INPUT DATA: Begin
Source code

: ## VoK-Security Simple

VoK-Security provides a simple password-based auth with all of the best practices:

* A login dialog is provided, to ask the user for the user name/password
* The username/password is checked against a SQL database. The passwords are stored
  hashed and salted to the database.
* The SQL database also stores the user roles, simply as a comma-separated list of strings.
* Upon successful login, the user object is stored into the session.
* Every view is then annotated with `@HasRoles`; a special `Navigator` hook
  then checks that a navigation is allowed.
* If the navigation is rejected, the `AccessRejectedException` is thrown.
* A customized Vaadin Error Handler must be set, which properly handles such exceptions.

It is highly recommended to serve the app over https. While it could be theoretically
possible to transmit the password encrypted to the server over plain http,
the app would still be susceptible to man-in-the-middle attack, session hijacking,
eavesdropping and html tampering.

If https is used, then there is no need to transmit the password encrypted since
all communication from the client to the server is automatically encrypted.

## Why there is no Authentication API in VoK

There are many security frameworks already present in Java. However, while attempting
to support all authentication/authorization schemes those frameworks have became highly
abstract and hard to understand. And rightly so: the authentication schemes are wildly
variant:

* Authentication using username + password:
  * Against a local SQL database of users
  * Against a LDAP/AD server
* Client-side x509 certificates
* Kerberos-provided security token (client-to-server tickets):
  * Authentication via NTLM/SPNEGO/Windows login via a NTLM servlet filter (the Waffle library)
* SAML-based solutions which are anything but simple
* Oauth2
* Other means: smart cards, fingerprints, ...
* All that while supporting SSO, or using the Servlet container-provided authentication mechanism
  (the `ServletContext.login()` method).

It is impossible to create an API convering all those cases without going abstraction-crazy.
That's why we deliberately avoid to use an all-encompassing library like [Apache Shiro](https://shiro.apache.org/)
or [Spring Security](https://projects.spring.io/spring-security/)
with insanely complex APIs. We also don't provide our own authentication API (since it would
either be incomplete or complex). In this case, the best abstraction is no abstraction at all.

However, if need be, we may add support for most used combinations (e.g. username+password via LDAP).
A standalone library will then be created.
INPUT DATA: End
**WHAT IS REQUIRED**. Recast the items as a JSON list of strings, one string per line, leaving out blank lines. Cover only the lines from the start of the items up to and including the line with "eavesdropping and html tampering.".

**EXERCISE ANSWER**.
[
  "Source code",
  ": ## VoK-Security Simple",
  "VoK-Security provides a simple password-based auth with all of the best practices:",
  "* A login dialog is provided, to ask the user for the user name/password",
  "* The username/password is checked against a SQL database. The passwords are stored",
  "  hashed and salted to the database.",
  "* The SQL database also stores the user roles, simply as a comma-separated list of strings.",
  "* Upon successful login, the user object is stored into the session.",
  "* Every view is then annotated with `@HasRoles`; a special `Navigator` hook",
  "  then checks that a navigation is allowed.",
  "* If the navigation is rejected, the `AccessRejectedException` is thrown.",
  "* A customized Vaadin Error Handler must be set, which properly handles such exceptions.",
  "It is highly recommended to serve the app over https. While it could be theoretically",
  "possible to transmit the password encrypted to the server over plain http,",
  "the app would still be susceptible to man-in-the-middle attack, session hijacking,",
  "eavesdropping and html tampering."
]